Problem statement » Give only the number of lines in the rows below that contain the string "greater", counting only matches with the same case.

**** Records provided ****

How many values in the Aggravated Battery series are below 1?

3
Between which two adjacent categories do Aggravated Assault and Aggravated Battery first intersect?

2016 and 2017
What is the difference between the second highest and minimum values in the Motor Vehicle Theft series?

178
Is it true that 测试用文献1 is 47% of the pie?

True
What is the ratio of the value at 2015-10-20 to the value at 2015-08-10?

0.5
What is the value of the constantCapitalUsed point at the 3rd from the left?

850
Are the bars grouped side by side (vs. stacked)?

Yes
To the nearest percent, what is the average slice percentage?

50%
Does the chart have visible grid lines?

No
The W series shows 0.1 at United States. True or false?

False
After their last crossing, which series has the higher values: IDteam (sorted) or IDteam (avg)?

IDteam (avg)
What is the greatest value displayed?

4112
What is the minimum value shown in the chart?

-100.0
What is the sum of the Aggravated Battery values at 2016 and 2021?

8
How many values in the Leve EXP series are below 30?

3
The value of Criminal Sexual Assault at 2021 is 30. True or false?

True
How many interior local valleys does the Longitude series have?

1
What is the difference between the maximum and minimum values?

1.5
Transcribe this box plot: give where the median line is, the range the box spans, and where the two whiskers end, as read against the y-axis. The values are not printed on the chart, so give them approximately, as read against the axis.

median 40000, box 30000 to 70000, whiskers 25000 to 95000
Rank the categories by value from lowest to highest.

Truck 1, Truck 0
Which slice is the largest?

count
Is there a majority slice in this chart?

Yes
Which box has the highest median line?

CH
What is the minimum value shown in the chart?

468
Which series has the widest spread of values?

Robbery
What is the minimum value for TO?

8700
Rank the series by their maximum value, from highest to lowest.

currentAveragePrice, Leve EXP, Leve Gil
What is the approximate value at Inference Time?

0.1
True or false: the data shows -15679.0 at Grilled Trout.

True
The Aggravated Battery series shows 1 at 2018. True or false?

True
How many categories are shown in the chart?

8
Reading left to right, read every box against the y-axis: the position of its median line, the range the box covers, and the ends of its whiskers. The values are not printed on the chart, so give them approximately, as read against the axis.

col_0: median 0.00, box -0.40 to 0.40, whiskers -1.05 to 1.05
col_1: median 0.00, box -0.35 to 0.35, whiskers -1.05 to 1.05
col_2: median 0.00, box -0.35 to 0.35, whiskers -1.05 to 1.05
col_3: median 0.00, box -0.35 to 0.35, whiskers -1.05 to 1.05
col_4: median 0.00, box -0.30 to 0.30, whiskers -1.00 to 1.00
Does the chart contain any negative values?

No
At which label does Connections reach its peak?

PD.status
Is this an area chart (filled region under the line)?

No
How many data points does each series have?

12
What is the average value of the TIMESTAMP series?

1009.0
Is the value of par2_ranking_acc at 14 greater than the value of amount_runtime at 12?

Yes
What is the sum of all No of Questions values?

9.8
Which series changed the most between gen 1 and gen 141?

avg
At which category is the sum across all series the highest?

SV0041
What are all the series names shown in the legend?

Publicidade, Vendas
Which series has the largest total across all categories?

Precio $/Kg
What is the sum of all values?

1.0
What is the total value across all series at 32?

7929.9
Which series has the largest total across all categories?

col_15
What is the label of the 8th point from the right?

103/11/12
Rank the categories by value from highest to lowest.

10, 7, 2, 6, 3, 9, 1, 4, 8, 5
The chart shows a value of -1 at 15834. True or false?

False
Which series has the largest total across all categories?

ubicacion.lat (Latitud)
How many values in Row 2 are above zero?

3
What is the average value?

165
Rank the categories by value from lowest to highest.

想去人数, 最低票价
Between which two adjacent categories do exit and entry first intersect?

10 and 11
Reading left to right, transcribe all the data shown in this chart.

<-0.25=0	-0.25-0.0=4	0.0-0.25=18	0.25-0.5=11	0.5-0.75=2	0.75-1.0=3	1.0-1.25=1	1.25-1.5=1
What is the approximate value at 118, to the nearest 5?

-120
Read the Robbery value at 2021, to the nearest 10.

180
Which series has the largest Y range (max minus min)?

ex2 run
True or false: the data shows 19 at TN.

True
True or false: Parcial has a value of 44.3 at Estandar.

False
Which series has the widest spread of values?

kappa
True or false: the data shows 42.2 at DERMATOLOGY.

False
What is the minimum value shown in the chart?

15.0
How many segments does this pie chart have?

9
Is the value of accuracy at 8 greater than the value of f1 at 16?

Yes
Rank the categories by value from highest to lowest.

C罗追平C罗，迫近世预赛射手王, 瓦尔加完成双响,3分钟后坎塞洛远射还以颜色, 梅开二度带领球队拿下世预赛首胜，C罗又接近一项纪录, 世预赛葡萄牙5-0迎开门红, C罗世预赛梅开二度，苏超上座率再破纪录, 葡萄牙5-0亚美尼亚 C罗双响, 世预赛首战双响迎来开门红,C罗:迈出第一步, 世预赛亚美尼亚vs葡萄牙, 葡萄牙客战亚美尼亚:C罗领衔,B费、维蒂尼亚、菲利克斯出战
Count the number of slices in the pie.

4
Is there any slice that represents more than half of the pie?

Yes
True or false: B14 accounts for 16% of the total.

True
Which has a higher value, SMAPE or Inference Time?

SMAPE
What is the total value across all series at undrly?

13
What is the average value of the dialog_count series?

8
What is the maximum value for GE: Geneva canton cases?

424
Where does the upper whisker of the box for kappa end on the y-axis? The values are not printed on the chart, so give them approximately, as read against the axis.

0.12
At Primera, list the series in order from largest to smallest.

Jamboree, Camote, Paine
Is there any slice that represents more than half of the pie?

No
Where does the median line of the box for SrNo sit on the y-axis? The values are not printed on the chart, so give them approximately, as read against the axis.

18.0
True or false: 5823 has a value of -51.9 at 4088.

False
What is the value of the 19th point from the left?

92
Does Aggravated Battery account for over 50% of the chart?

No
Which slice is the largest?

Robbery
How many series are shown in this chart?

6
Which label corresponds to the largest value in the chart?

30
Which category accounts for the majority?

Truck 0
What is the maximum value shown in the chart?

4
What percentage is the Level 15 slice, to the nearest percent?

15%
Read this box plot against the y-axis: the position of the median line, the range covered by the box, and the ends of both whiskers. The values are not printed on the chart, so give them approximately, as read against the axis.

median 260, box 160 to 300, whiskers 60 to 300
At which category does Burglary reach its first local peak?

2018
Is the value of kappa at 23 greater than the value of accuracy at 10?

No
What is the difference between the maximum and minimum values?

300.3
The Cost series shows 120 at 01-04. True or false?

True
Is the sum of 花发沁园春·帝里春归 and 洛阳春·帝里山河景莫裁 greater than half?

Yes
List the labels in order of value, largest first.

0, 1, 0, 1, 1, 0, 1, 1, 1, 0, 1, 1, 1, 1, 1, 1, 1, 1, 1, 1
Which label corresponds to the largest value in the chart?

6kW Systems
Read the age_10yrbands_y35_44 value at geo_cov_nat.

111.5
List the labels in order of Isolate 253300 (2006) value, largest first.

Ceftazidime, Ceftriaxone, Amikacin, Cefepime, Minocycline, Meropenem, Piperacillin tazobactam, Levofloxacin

****

Response to this task » 4